[Stored data]
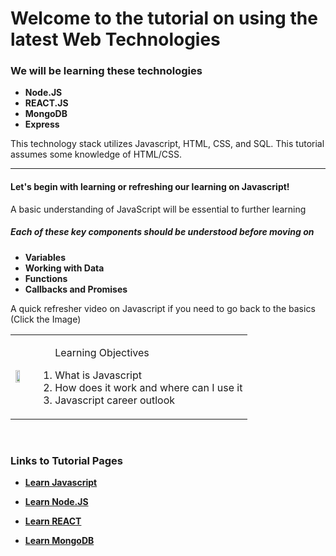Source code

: # Welcome to the tutorial on using the latest Web Technologies

<h3> We will be learning these technologies </h3>
<ul>
  <li><strong>Node.JS</strong></li>
  <li><strong>REACT.JS</strong></li>
  <li><strong>MongoDB</strong></li>
  <li><strong>Express</strong></li>
</ul>

<p>This technology stack utilizes Javascript, HTML, CSS, and SQL. This tutorial assumes some knowledge of HTML/CSS.</p>
<hr>
<h4>Let's begin with learning or refreshing our learning on Javascript!</h5>
<p>A basic understanding of JavaScript will be essential to further learning</p>
<h5>Each of these key components should be understood before moving on</h6>
<ul>
  <li><strong>Variables</strong></li>
  <li><strong>Working with Data</strong></li>
  <li><strong>Functions</strong></li>
  <li><strong>Callbacks and Promises</strong></li>
</ul>
<p>A quick refresher video on Javascript if you need to go back to the basics (Click the Image)</p>

<table>
  <td>
    <a href="https://www.youtube.com/watch?v=upDLs1sn7g4" title="Learn Javascript"><img src="https://img.youtube.com/vi/upDLs1sn7g4/maxresdefault.jpg" width="60%"/></a>
  </td>
  <td>
    <ol><p>Learning Objectives</p>
      <li>What is Javascript</li>
      <li>How does it work and where can I use it</li>
      <li>Javascript career outlook</li>
    </ol>
  </td>
</table>
<br>
<h3>Links to Tutorial Pages</h3>
<ul>
  <li>
  
  [**Learn Javascript**](https://github.com/camab123/Tutorial_MERN_Stack/blob/main/Javascript/JS_Tutorial.md)
  
  </li>
  <li>
  
  [**Learn Node.JS**](https://github.com/camab123/Tutorial_MERN_Stack/blob/main/NodeJS/Node_Tutorial.md)
  
  </li>
  <li>
  
  [**Learn REACT**](https://github.com/camab123/Tutorial_MERN_Stack/blob/main/REACT/REACT_Tutorial.md)
  
  </li>
  <li>
  
  [**Learn MongoDB**](https://github.com/camab123/Tutorial_MERN_Stack/blob/main/MongoDB/MongoDB_Tutorial.md)
  
  </li>
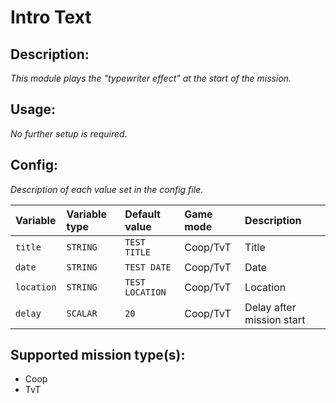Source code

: # Intro Text
## Description:
_This module plays the "typewriter effect" at the start of the mission._

## Usage:
_No further setup is required._

## Config:
_Description of each value set in the config file._

| Variable   | Variable type | Default value   | Game mode  | Description               |
|:---------- |:------------- |:--------------- |:---------- |:------------------------- |
| `title`    | `STRING`      | `TEST TITLE`    | Coop/TvT   | Title                     |
| `date`     | `STRING`      | `TEST DATE`     | Coop/TvT   | Date                      |
| `location` | `STRING`      | `TEST LOCATION` | Coop/TvT   | Location                  |
| `delay`    | `SCALAR`      | `20`            | Coop/TvT   | Delay after mission start |

## Supported mission type(s):
 - Coop
 - TvT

- WHAT IS EXPECTED:
With the pictures omitted, repeat the full set of records above exactly.

- EXERCISE OUTPUT:
Source code

: # Welcome to the tutorial on using the latest Web Technologies

<h3> We will be learning these technologies </h3>
<ul>
  <li><strong>Node.JS</strong></li>
  <li><strong>REACT.JS</strong></li>
  <li><strong>MongoDB</strong></li>
  <li><strong>Express</strong></li>
</ul>

<p>This technology stack utilizes Javascript, HTML, CSS, and SQL. This tutorial assumes some knowledge of HTML/CSS.</p>
<hr>
<h4>Let's begin with learning or refreshing our learning on Javascript!</h5>
<p>A basic understanding of JavaScript will be essential to further learning</p>
<h5>Each of these key components should be understood before moving on</h6>
<ul>
  <li><strong>Variables</strong></li>
  <li><strong>Working with Data</strong></li>
  <li><strong>Functions</strong></li>
  <li><strong>Callbacks and Promises</strong></li>
</ul>
<p>A quick refresher video on Javascript if you need to go back to the basics (Click the Image)</p>

<table>
  <td>
    <a href="https://www.youtube.com/watch?v=upDLs1sn7g4" title="Learn Javascript"><img src="https://img.youtube.com/vi/upDLs1sn7g4/maxresdefault.jpg" width="60%"/></a>
  </td>
  <td>
    <ol><p>Learning Objectives</p>
      <li>What is Javascript</li>
      <li>How does it work and where can I use it</li>
      <li>Javascript career outlook</li>
    </ol>
  </td>
</table>
<br>
<h3>Links to Tutorial Pages</h3>
<ul>
  <li>
  
  [**Learn Javascript**](https://github.com/camab123/Tutorial_MERN_Stack/blob/main/Javascript/JS_Tutorial.md)
  
  </li>
  <li>
  
  [**Learn Node.JS**](https://github.com/camab123/Tutorial_MERN_Stack/blob/main/NodeJS/Node_Tutorial.md)
  
  </li>
  <li>
  
  [**Learn REACT**](https://github.com/camab123/Tutorial_MERN_Stack/blob/main/REACT/REACT_Tutorial.md)
  
  </li>
  <li>
  
  [**Learn MongoDB**](https://github.com/camab123/Tutorial_MERN_Stack/blob/main/MongoDB/MongoDB_Tutorial.md)
  
  </li>
Source code

: # Intro Text
## Description:
_This module plays the "typewriter effect" at the start of the mission._

## Usage:
_No further setup is required._

## Config:
_Description of each value set in the config file._

| Variable   | Variable type | Default value   | Game mode  | Description               |
|:---------- |:------------- |:--------------- |:---------- |:------------------------- |
| `title`    | `STRING`      | `TEST TITLE`    | Coop/TvT   | Title                     |
| `date`     | `STRING`      | `TEST DATE`     | Coop/TvT   | Date                      |
| `location` | `STRING`      | `TEST LOCATION` | Coop/TvT   | Location                  |
| `delay`    | `SCALAR`      | `20`            | Coop/TvT   | Delay after mission start |

## Supported mission type(s):
 - Coop
 - TvT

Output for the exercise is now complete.